May 11, 2006

The next morning, Lois and I arrived at work simultaneously. However, only one of us was one hundred percent present, if you understand my meaning. Lois looked a teensy bit wan as she deactivated the alarm system.

"Great party last night," she murmured in sotto voce. I could see that she didn't have the energy to raise her voice any higher than sotto.

"I'm glad you had fun, my sweet," I replied as Lois summoned up a pasty smile. "What's the plan for today?"

"Pattern sale," Lois said. "Plus, I think we're getting a shipment later in the day."

What I really wanted to know, my bon bons, was whether the doody was going to hit the fan, but I was reluctant to press Lois so early in the morning, post-party and pre-caffeine.

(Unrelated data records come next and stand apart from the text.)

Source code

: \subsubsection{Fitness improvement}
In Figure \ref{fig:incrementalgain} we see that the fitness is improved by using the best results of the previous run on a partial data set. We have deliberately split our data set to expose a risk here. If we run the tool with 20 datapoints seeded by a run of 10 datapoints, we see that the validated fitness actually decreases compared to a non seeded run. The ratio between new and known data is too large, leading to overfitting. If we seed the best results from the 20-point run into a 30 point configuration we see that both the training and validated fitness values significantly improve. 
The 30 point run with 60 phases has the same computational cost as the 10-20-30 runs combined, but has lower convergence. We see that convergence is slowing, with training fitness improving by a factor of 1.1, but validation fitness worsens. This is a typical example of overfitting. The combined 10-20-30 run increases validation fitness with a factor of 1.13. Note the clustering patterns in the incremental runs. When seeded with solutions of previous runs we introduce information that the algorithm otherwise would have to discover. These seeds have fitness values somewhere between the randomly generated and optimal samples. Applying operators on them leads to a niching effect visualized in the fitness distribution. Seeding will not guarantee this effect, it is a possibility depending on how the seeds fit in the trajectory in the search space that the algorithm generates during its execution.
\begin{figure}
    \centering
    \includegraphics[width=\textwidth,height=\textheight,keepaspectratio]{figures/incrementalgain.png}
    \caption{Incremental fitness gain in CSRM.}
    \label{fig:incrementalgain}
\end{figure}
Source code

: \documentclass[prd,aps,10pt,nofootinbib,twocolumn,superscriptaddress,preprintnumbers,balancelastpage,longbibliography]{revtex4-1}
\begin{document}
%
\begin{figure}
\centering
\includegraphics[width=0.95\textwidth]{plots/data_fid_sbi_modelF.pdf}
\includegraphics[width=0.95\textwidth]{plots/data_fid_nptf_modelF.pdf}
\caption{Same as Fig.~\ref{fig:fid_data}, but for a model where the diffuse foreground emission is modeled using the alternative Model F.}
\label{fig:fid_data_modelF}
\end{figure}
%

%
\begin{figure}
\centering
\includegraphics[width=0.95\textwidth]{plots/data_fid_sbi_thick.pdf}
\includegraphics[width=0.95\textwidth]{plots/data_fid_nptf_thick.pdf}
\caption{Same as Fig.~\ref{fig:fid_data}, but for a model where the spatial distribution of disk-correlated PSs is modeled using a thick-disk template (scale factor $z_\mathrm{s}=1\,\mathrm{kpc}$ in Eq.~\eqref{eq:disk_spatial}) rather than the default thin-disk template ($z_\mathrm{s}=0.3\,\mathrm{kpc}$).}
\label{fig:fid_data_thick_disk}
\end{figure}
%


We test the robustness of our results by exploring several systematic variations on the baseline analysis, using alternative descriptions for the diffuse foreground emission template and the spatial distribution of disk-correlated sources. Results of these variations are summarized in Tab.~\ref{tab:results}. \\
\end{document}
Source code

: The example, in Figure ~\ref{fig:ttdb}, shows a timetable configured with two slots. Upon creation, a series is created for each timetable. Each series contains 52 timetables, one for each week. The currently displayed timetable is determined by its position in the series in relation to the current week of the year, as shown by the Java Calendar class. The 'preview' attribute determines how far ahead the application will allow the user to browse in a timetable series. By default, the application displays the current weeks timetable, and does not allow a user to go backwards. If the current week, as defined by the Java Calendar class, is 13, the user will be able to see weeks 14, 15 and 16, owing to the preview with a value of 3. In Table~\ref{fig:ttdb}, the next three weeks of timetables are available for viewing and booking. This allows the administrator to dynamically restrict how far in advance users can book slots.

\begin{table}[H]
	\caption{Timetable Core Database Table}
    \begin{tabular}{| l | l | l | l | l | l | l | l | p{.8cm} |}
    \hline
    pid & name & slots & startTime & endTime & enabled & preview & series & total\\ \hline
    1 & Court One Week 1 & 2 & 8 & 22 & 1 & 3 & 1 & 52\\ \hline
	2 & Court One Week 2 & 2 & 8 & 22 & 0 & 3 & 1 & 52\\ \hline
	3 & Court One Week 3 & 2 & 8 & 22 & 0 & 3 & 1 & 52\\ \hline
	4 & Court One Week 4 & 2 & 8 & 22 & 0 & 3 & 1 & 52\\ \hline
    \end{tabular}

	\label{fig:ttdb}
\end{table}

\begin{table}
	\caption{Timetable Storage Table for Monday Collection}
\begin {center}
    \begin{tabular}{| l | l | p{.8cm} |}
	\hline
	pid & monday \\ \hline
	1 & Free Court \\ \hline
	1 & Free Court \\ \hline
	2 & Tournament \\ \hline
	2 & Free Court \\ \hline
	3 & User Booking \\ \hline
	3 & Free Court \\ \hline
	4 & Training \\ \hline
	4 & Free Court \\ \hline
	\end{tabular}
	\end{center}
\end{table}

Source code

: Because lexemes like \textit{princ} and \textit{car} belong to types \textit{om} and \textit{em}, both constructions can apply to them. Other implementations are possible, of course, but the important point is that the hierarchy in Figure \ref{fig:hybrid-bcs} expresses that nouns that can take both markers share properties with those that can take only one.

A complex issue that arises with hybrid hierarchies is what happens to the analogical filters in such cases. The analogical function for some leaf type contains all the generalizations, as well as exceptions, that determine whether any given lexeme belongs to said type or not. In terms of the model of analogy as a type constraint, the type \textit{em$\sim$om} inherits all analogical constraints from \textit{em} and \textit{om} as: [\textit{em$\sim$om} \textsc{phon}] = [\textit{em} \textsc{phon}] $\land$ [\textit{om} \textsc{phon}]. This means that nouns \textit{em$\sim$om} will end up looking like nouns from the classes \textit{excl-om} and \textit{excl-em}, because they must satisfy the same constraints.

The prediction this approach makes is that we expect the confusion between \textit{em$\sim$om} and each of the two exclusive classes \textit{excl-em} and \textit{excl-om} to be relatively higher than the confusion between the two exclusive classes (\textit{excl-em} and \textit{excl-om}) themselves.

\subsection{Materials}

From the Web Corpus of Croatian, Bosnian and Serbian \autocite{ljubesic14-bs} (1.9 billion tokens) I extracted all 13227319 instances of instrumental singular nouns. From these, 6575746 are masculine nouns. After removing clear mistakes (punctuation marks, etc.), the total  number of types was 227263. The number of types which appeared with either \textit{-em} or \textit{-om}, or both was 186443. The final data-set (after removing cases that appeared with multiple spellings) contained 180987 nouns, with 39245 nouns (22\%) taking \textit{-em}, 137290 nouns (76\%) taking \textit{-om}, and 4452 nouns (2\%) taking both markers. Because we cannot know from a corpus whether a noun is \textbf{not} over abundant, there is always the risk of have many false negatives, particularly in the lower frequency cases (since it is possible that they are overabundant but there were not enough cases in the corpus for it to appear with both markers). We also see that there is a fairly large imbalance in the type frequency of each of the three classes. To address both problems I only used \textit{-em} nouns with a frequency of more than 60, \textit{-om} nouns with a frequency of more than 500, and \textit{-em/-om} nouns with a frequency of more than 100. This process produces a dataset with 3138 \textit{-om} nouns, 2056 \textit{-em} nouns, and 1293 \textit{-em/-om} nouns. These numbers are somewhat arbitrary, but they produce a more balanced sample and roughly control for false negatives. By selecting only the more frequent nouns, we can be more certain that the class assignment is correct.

I decided that I would just carry on, business as usual, and respond to the inevitable crisis when it arrived. That's been my modus operandi for my entire married life, anyway.

I was setting up a display of the new Butterick fall line and admiring a pattern for a very fetching poncho when Taffy dashed into the store and then stood among the fine-wale corduroys, breathless.

"Darling, please slow down. That can't be good for Baby," I cautioned, but Taffy just flashed me a very un-maternal look.

"Never you mind baby!" shouted Taffy. "Have you looked at Jo-Ann Fabrics today?"

"I try not to," smirked Lois, trying to adopt nonchalance rather than queasiness as her dominant trait for the day.

But Taffy did not want to hear smart-alecky remarks just then, which was unusual, since she was the source of most of them. "Go look! Go look at those thieving bastards!" she cried, her voice breaking with rage.

At that, Lois snapped into action. She could tell Taffy was sincere, that something horrible had indeed happened. Even a wicked hangover wasn't going to prevent her from managing her store the best way she could. She strode out the door and up the street, a woman with a mission.

I went to Taffy to calm her down, but her sobbing had reached the pitch and violence of a jackhammer. It was callous of me, I know, but I couldn't help but wonder how much of her emotional upheaval was due to external circumstance, and how much was due to the chaotic hormones of pregnancy. Some pregnant women cry over anything- pictures of whale sharks, pie crust recipes, windy days.

"Taffy, hon, can you tell me about it?" I tentatively whispered in her ear, not wanting to stir up another storm. I handed her a tissue and led her to the nearest chair, but the poor woman remained mute and miserable. Feeling powerless, I knelt beside her and waited for Lois to return.

When she did come back, Lois was simply livid. "If those people at Jo-Ann think they can ruin us this way, they have another thing coming," she growled. And then she walked into her office and slammed the door.

Zut alors! We had to open in ten minutes, and it was obvious that I wasn't getting any answers before then. I returned to my patterns under a dark cloud of trepidation. I would see the Jo-Ann Fabric travesty during my break.